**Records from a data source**

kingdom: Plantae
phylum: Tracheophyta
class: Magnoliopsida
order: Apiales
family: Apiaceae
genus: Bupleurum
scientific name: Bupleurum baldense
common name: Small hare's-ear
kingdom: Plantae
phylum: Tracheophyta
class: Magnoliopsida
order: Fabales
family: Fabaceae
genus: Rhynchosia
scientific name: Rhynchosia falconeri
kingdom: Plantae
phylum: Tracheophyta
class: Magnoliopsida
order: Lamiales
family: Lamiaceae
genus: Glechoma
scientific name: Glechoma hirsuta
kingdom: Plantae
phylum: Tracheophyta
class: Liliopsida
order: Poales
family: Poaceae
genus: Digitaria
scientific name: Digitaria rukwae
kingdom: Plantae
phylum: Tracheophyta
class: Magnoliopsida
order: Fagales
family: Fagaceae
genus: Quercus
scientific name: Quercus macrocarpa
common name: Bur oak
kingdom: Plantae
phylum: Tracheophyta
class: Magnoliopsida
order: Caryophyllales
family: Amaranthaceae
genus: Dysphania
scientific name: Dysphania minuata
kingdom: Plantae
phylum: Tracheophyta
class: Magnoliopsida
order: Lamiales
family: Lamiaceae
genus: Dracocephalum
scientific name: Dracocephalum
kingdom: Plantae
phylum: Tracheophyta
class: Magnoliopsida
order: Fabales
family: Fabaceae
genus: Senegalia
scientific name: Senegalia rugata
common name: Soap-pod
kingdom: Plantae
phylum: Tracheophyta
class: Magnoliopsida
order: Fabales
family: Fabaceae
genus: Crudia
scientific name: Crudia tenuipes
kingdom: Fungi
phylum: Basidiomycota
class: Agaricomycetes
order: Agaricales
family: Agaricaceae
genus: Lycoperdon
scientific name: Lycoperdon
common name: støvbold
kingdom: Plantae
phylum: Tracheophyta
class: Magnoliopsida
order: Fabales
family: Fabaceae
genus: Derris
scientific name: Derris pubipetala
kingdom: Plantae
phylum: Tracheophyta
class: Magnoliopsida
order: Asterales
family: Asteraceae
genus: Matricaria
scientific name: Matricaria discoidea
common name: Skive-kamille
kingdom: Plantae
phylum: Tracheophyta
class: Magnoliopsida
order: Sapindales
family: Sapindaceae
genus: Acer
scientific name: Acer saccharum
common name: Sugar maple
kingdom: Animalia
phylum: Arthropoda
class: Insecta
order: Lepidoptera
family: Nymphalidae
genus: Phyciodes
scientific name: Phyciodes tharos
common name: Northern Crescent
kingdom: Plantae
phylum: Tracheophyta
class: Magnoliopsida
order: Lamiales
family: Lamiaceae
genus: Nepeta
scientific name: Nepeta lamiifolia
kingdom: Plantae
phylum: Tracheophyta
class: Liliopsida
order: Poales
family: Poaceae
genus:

**WHAT TO PRODUCE**
Pull out every line of the data above and reproduce each one verbatim, in its original order.

**WRITTEN SOLUTION**
kingdom: Plantae
phylum: Tracheophyta
class: Magnoliopsida
order: Apiales
family: Apiaceae
genus: Bupleurum
scientific name: Bupleurum baldense
common name: Small hare's-ear
kingdom: Plantae
phylum: Tracheophyta
class: Magnoliopsida
order: Fabales
family: Fabaceae
genus: Rhynchosia
scientific name: Rhynchosia falconeri
kingdom: Plantae
phylum: Tracheophyta
class: Magnoliopsida
order: Lamiales
family: Lamiaceae
genus: Glechoma
scientific name: Glechoma hirsuta
kingdom: Plantae
phylum: Tracheophyta
class: Liliopsida
order: Poales
family: Poaceae
genus: Digitaria
scientific name: Digitaria rukwae
kingdom: Plantae
phylum: Tracheophyta
class: Magnoliopsida
order: Fagales
family: Fagaceae
genus: Quercus
scientific name: Quercus macrocarpa
common name: Bur oak
kingdom: Plantae
phylum: Tracheophyta
class: Magnoliopsida
order: Caryophyllales
family: Amaranthaceae
genus: Dysphania
scientific name: Dysphania minuata
kingdom: Plantae
phylum: Tracheophyta
class: Magnoliopsida
order: Lamiales
family: Lamiaceae
genus: Dracocephalum
scientific name: Dracocephalum
kingdom: Plantae
phylum: Tracheophyta
class: Magnoliopsida
order: Fabales
family: Fabaceae
genus: Senegalia
scientific name: Senegalia rugata
common name: Soap-pod
kingdom: Plantae
phylum: Tracheophyta
class: Magnoliopsida
order: Fabales
family: Fabaceae
genus: Crudia
scientific name: Crudia tenuipes
kingdom: Fungi
phylum: Basidiomycota
class: Agaricomycetes
order: Agaricales
family: Agaricaceae
genus: Lycoperdon
scientific name: Lycoperdon
common name: støvbold
kingdom: Plantae
phylum: Tracheophyta
class: Magnoliopsida
order: Fabales
family: Fabaceae
genus: Derris
scientific name: Derris pubipetala
kingdom: Plantae
phylum: Tracheophyta
class: Magnoliopsida
order: Asterales
family: Asteraceae
genus: Matricaria
scientific name: Matricaria discoidea
common name: Skive-kamille
kingdom: Plantae
phylum: Tracheophyta
class: Magnoliopsida
order: Sapindales
family: Sapindaceae
genus: Acer
scientific name: Acer saccharum
common name: Sugar maple
kingdom: Animalia
phylum: Arthropoda
class: Insecta
order: Lepidoptera
family: Nymphalidae
genus: Phyciodes
scientific name: Phyciodes tharos
common name: Northern Crescent
kingdom: Plantae
phylum: Tracheophyta
class: Magnoliopsida
order: Lamiales
family: Lamiaceae
genus: Nepeta
scientific name: Nepeta lamiifolia
kingdom: Plantae
phylum: Tracheophyta
class: Liliopsida
order: Poales
family: Poaceae
genus:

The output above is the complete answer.